“A poem is never finished – only abandoned.” – Paul Valery
Have you ever been frog-marched to a particular session at a writing conference because your writing friends are absolutely convinced you HAVE to be at that session?
OH. Good. I’m not alone! 🙂
Last Saturday, I attended the Nimrod Writer’s Conference at the University of Tulsa on Saturday with a group of fellow writer friends. One of the sessions was cleverly titled, “How do I Know When I’m Done? Strategies for Revision.” That’s the one I was forced to attend. Seriously. You’d think I had a problem with finishing novels or something . . .
This was a panel session, meaning that four authors held a discussion with the audience about their revision strategies and – yes – knowing when you’re done. Three were fiction writers; one was a poet, so they had varying points of view about this issue!
For me – as for many, many, many writers, maybe even you! – perfection is the siren call. We know it’s a siren call. We know that by following it, we are abandoning all else. We know that by trying to find it, we’re risking running ashore, having our novels crash and burn, having ourselves crash and burn. That’s what sirens do. They make you destroy yourself. Perfection is a Siren. She’s insidious and seductive, and she makes you think one more draft, one more set of rewrites, moving this scene here and tightening this, creating a better motive for this character . . . ad infinitum . . . and then it will be done because it will be Perfect.
I am a perfectionist. I know whereof I speak. I also know that perfection is not achievable. So did the panelists. But for them as well, it’s a siren song that’s hard to resist. So how do they do it? Well, as one put it, “Perfection is the enemy of the paycheck.” When you’re a published author and on a deadline, you just don’t have time for perfection! It has to get as close as you can get it by the deadline, and then you have to let it go. (Though at least one admitted that when your intuition tells you the novel isn’t right, you should listen to your intuition . . . because otherwise, your lovely, sweet, supportive editor will call you and in the nicest voice possible, say, “Oh, honey . . . NO.”)
However, for poet Patricia Smith, it’s a little different. She has more time to work on her poems. She performs her poetry live, and so she gets feedback on it constantly. Or, as she said, “Perfection is fluid, it changes from audience to audience. Perfection is a shifting thing, depending on the needs of the people I’m writing for.”
So perfection isn’t a realistic goal. So . . . you’re off the hook, right?! No edits! No rewrites! One draft and you’re done! Right?
Perfection may not be achievable. But in today’s world of publishing, we have to get as freaking close to it as we possible can. Your first draft, as my friend and novelist Debra Dockter says, is a sandbox; you put up railroad ties and pour in the sand, and then you get to play in it. Revisions. Revisions are where we pull out ideas of theme, deepen character motivation, establish settings. Or, as one panelist put it,
“Revision is where the magic is.”
But. How long those revisions take is another matter entirely. If you’re on deadline – well, in the words of one panelist, “Deadlines are a great way of knowing when you’re done.” You might get a small grace period, but you’ll be overnighting that thing to New York in the morning for sure.

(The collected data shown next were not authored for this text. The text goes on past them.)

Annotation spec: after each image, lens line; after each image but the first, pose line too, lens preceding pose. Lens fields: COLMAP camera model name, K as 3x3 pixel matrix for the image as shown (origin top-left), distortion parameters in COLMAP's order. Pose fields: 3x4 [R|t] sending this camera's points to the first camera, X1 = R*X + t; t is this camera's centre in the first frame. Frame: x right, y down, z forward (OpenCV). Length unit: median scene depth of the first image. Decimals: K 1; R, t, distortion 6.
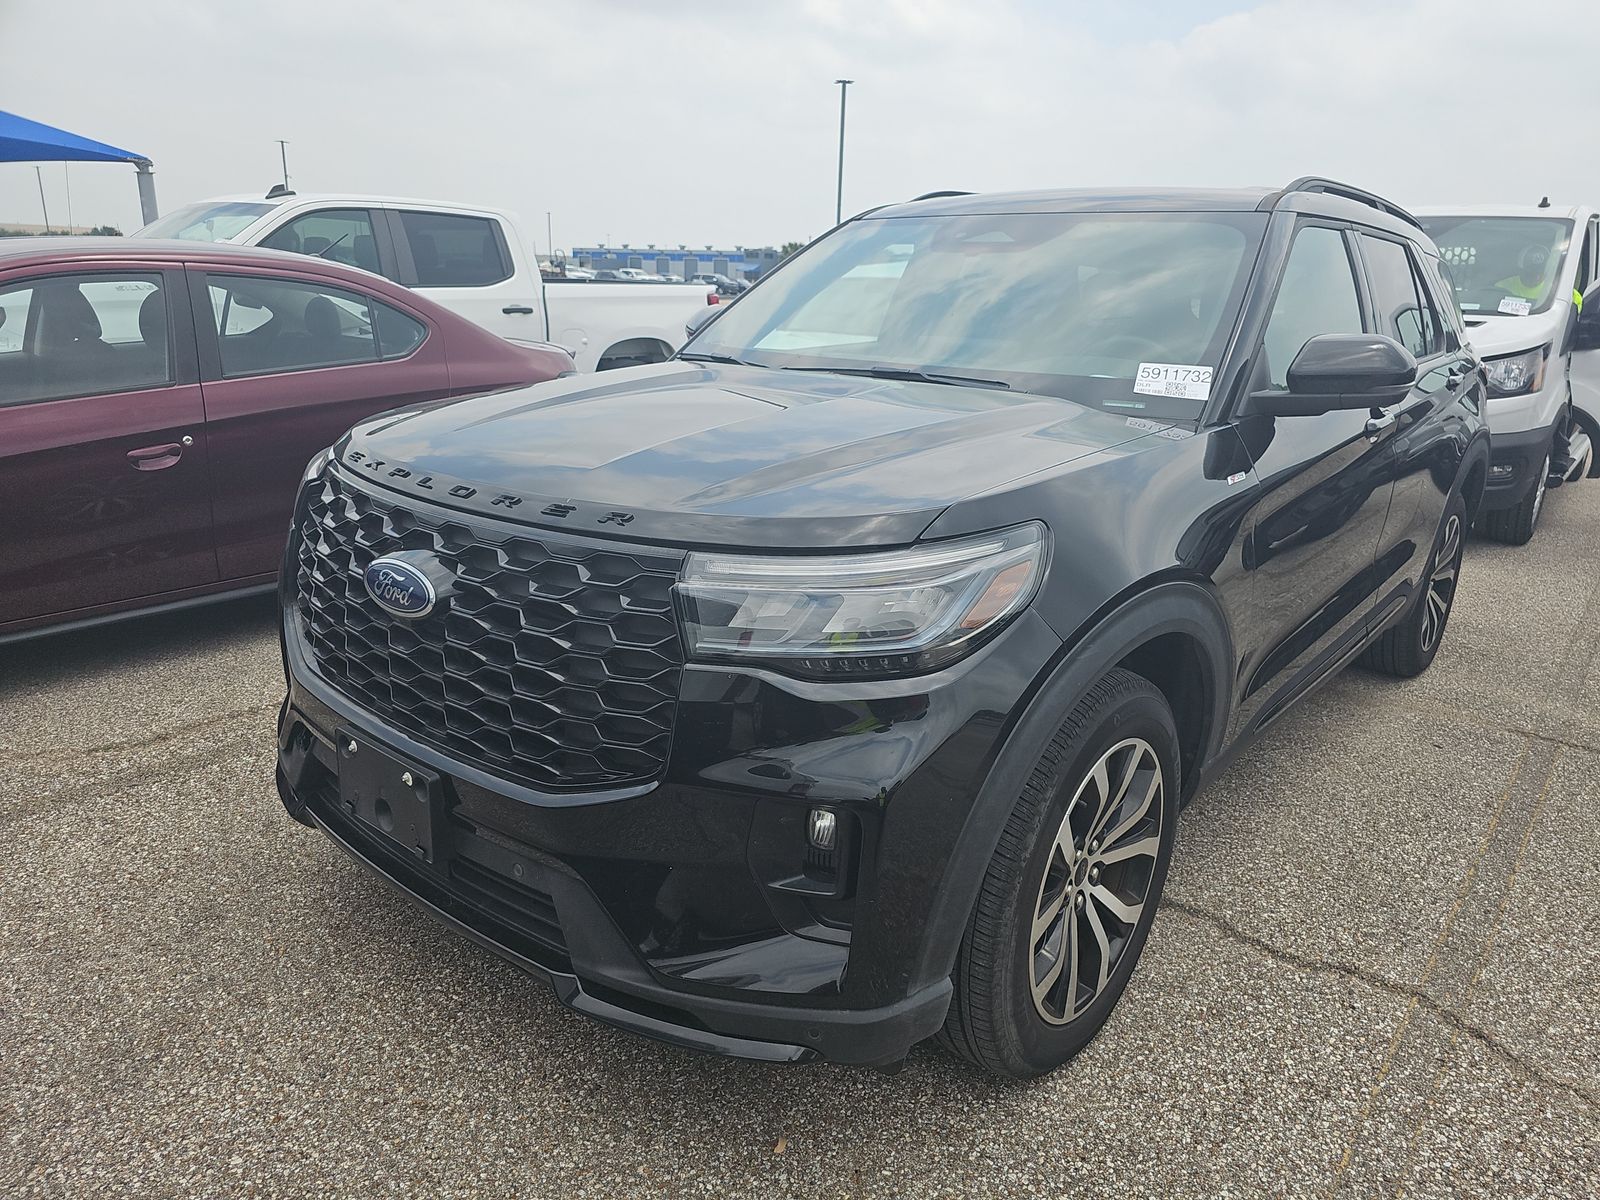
lens RADIAL K [[1063.9, 0, 820.9], [0, 1063.9, 597.5], [0, 0, 1]] dist [0.031657, -0.028132]
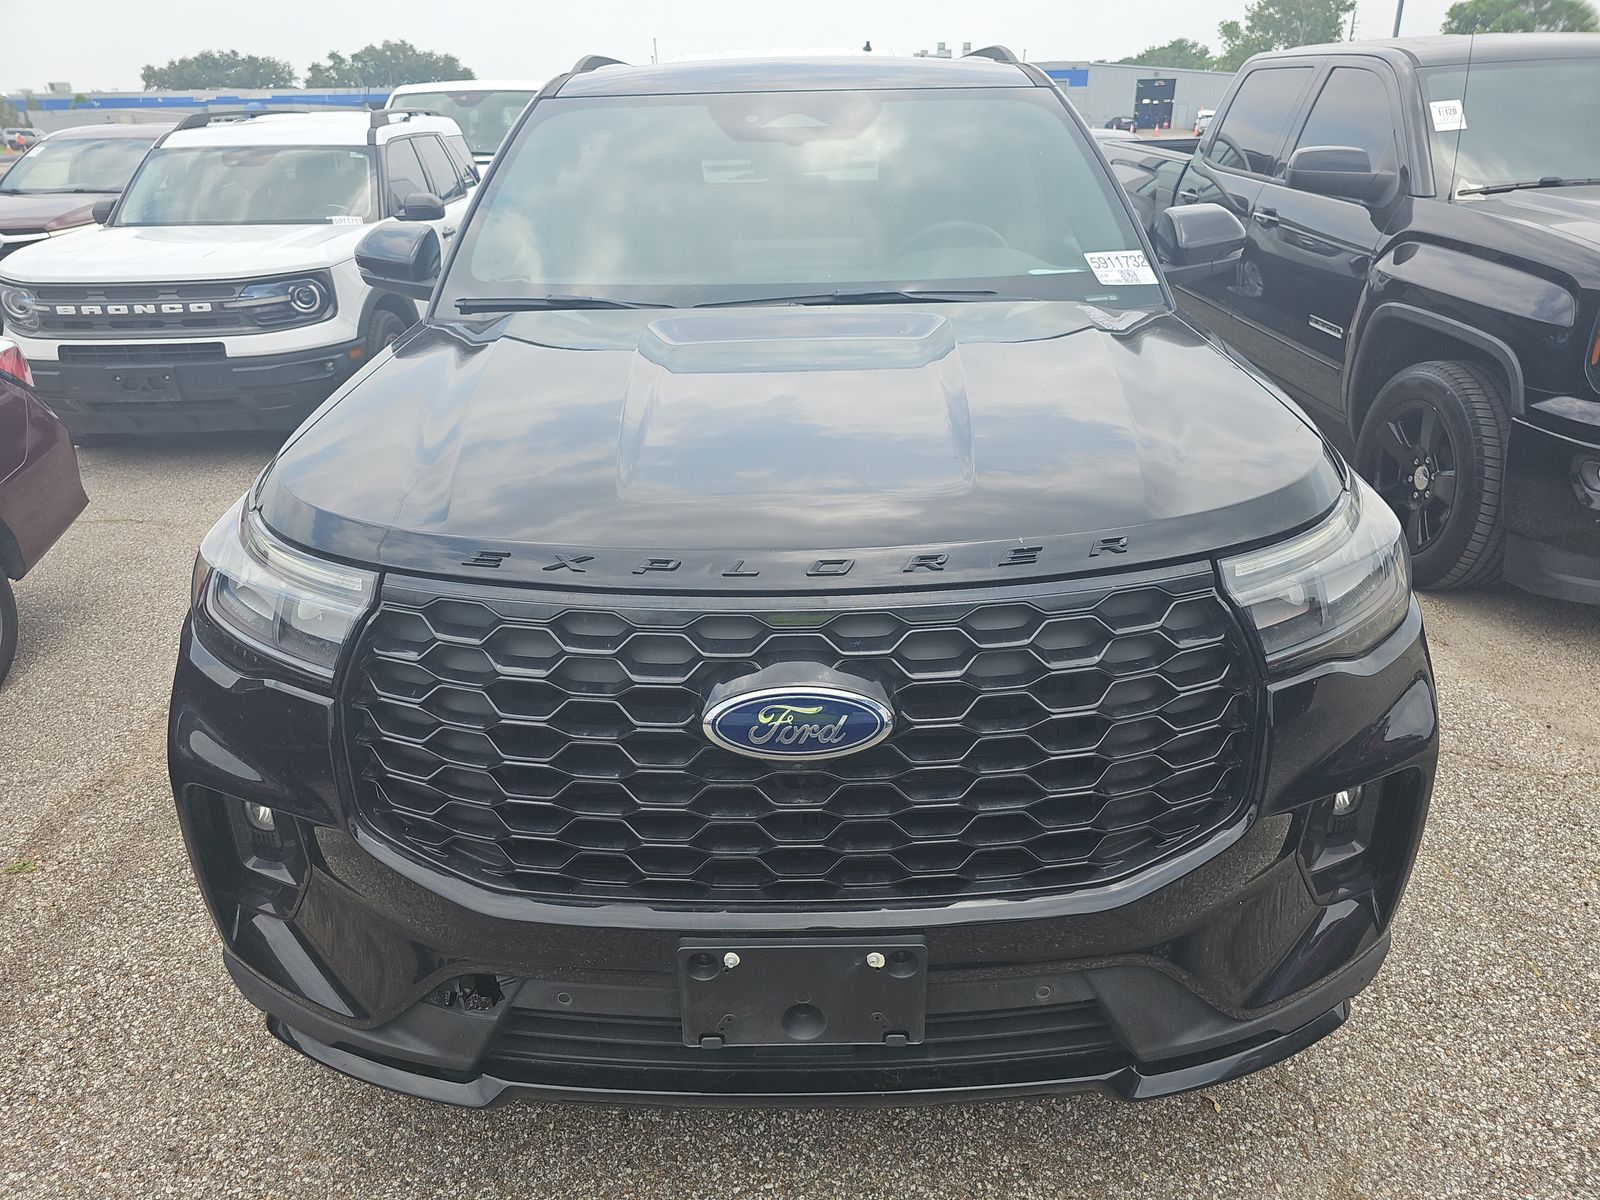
lens RADIAL K [[1063.9, 0, 820.9], [0, 1063.9, 597.5], [0, 0, 1]] dist [0.031657, -0.028132]
pose [[0.770897, -0.297811, 0.563051, -0.704212], [0.219809, 0.954046, 0.203668, -0.212895], [-0.597831, -0.033243, 0.800933, 0.408814]]
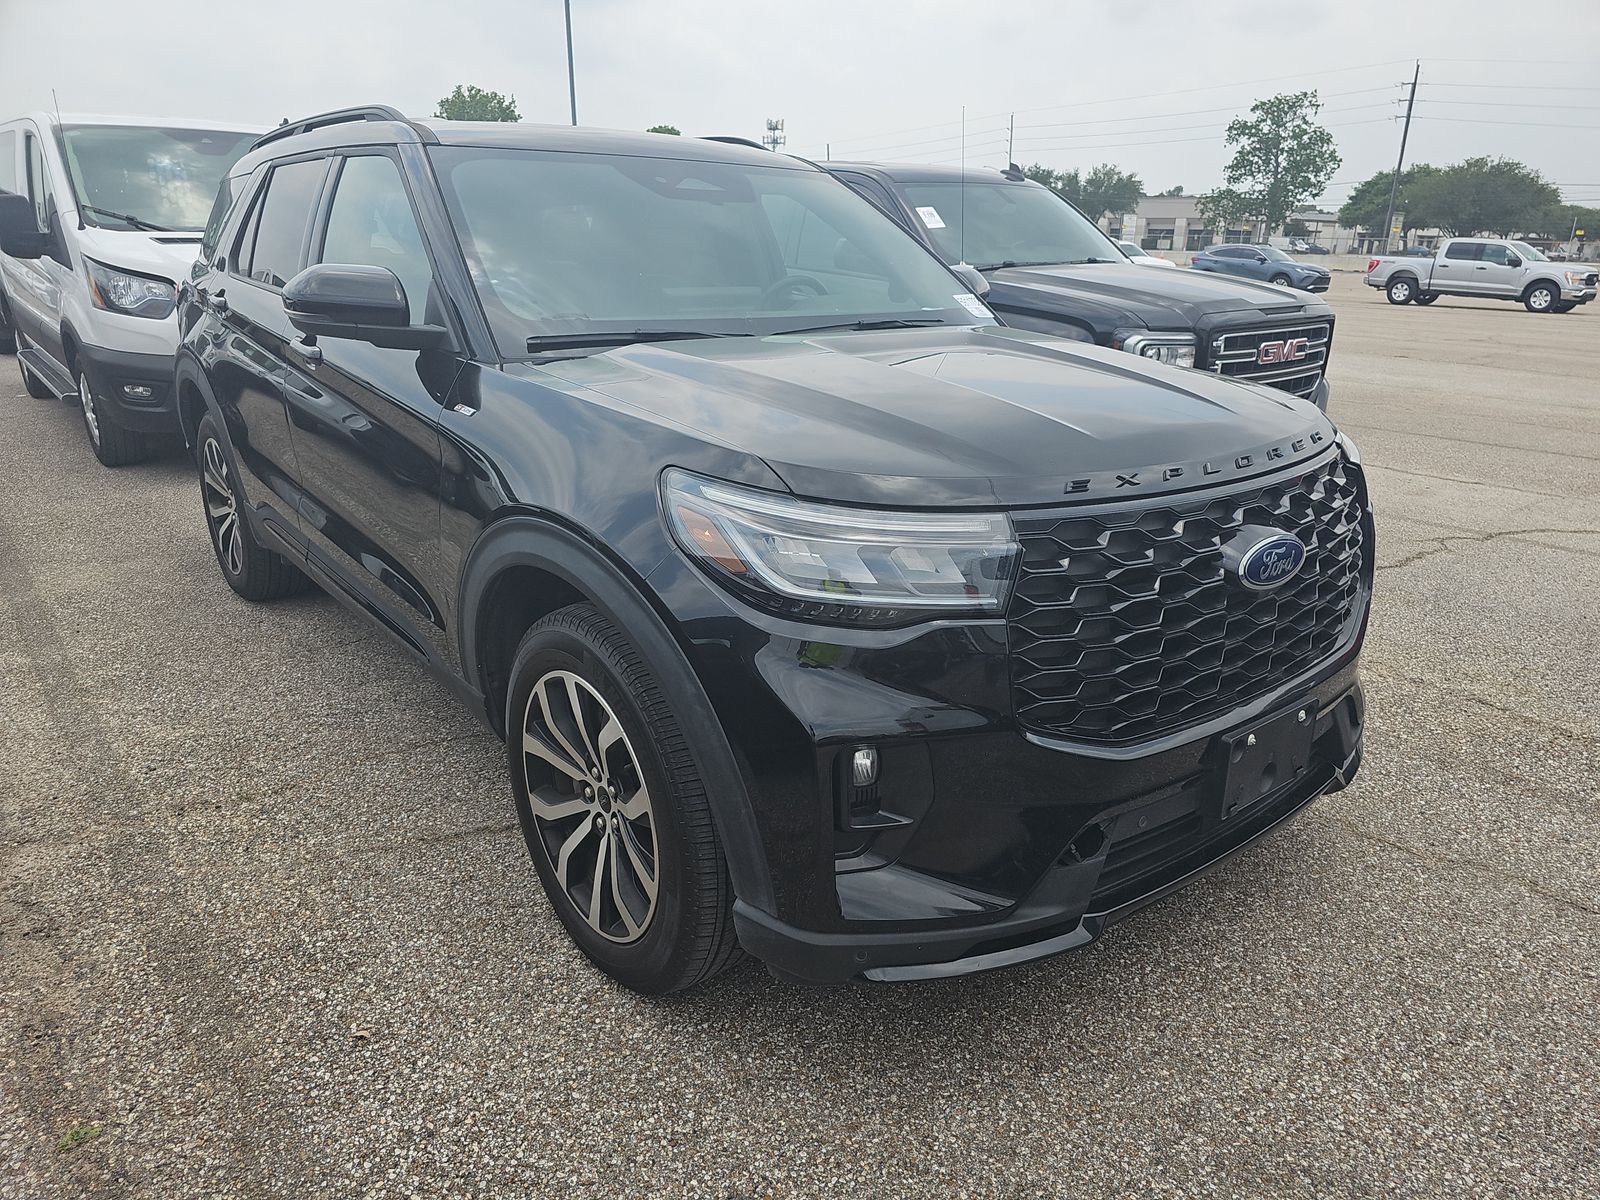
lens RADIAL K [[1063.9, 0, 820.9], [0, 1063.9, 597.5], [0, 0, 1]] dist [0.031657, -0.028132]
pose [[0.188376, -0.340979, 0.921004, -1.378918], [0.257118, 0.922206, 0.288835, -0.373878], [-0.947842, 0.182397, 0.261393, 1.086911]]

What resonated with me, though, was the comment made by one author on the panel. She said the danger of taking years to write a novel is that we grow, change, learn. We’re not stagnant.
This one made me sit up and take note. That’s why I put my handy-dandy nota bene icon next to it. I know this. I know this firsthand. I’ve seen my writing grow and change over the years – yes, since I’ve been working on this series! I’ve gotten older. My perceptions have changed. The core of who I am hasn’t – but my writing style, my world-building, my word choices, have all changed. And my characters have, I hoped, kept pace a little. Grown and deepened as well.
But that’s the problem. Every time we evolve, we look at the novel with a slightly different outlook. And that outlook makes us go back to revisions. Some are good. Some are redundant, unnecessary. Who can say if taking nine years to write a novel is good or not? Maybe it takes that long for some writers to mature into their voices, to develop the skills to pull off a novel. As Patricia Smith put it, “Sometimes things don’t work because they’re asking for something we don’t know how to do at the time.” We mature as writers. We figure out solutions to things that were unsolvable a year ago, two years ago.
And at the same time, we run the risk of putting off the inevitable.
So I’ve made a commitment to myself. And now I’m putting that on paper. My novels will not be perfect. That’s a hard, bitter thing to accept, but I guess I can work up to that. What I HAVE to do, though, for myself and my characters, is get the damn thing done. Finish this last round of edits, and take a deep breath, and send it out into the world, knowing it won’t be perfect. Knowing there will be rejections, and maybe an offer, and if there are offers, there will be more rewrites, more edits.
If we ever want to be published, we have to accept the sad fact: our novels are never finished, only abandoned. And although I known this blog post isn’t perfect, I’m publishing it anyway!